Der Lokaleffekt diene einer klaren Orientierung und stärke das Heimatgefühl des Publikums in der zunehmend globalen Fernsehwelt, erläutert sie. „Wald, Berge, Bauernhöfe visualisieren die Fernsehidylle, die wiederum als Bühne für Liebe, Glück, Eifersucht und Streit fungiert.“ 

Regionale Langzeitserien wie auch „Nord, Nord, Mord“ sind laut Bleicher daher wichtig für die nachhaltige Bindung von Zuschauerinnen und Zuschauern und tragen als Markenzeichen zum Profil der Sender bei. „So gönnen sich die Sendeanstalten nicht nur aufwendige Serienproduktionen, sondern sie nutzen sie als strategisches Element des Selbsterhalts.“ 

 67.500 Brötchen und ein Zentner Make-up

Bei den „Fallers“ rückt nach dem Tod von Peter Schell alias Karl Faller und dem Ausstieg von Ursula Cantieni als Johanna Faller die jüngere Generation um Alessio Hirschkorn in der Rolle des Albert Guiton und Julia Obst als Jenny Faller in den Fokus. Im festen Cast sind 30 Schauspielerinnen und Schauspielern. Vom Bürgermeister bis zur Kräuterhexe sind alle möglichen Charaktere dabei. Je Folge taucht aber nur ein kleiner Teil davon auf. Und auch die Handlungsstränge sind so gestaltet, dass ein Einstieg in die Serie jederzeit möglich ist.
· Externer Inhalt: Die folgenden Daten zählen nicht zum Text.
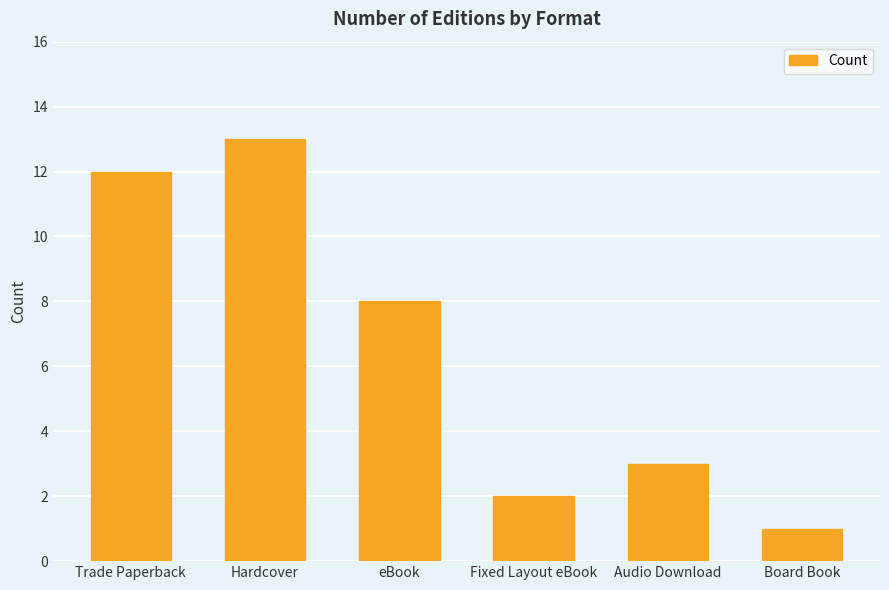

List the labels in order of value, smallest first.

Board Book, Fixed Layout eBook, Audio Download, eBook, Trade Paperback, Hardcover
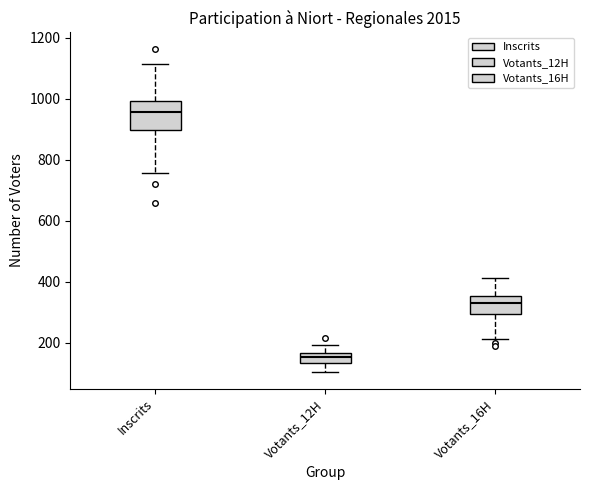

Reading left to right, read every box against the y-axis: the position of its median line, the range the box covers, and the ends of its whiskers. The values are not printed on the chart, so give them approximately, as read against the axis.

Inscrits: median 960, box 900 to 1000, whiskers 760 to 1120
Votants_12H: median 160 (inside the box), box 140 to 160, whiskers 100 to 200
Votants_16H: median 340, box 300 to 360, whiskers 220 to 420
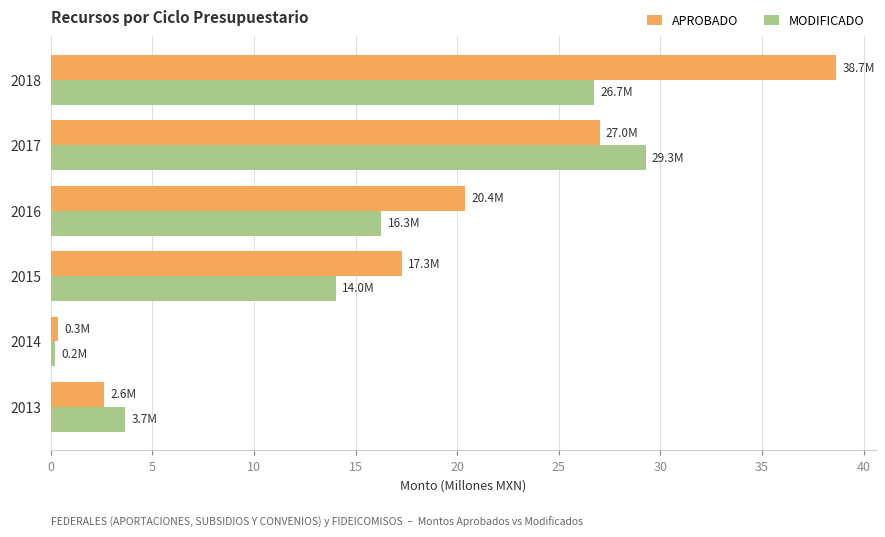

Which series has the widest spread of values?

APROBADO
Etwa 70 Prozent der Szenen werden in Studios beim SWR in Baden-Baden gedreht, wo auf fast 1.300 Quadratmetern 31 Dekorationen ständig aufgebaut sind. Der Rest wird auf einem Original-Schwarzwaldhof bei Furtwangen gefilmt. Dort wurde das Team in den 30 Jahren laut einer Sprecherin mit 67.500 Brötchen verpflegt. Auch Rathaus und Sägewerk sind echt.

Pro „Fallers“-Folge werden den Angaben nach im Schnitt drei Drehtage benötigt. Jedes Jahr würden rund 2.000 Seiten Drehbuch verfilmt. Übereinander gelegt wären alle Drehbücher 6,5 Meter hoch. Würde man alle 20.000 Kostüme an einen Kleiderständer hängen, wäre dieser so lang wie die Königstraße in Stuttgart (1,2 Kilometer). Zudem sei bisher rund ein Zentner Make-up und Puder für die Darstellerinnen und Darsteller verbraucht worden.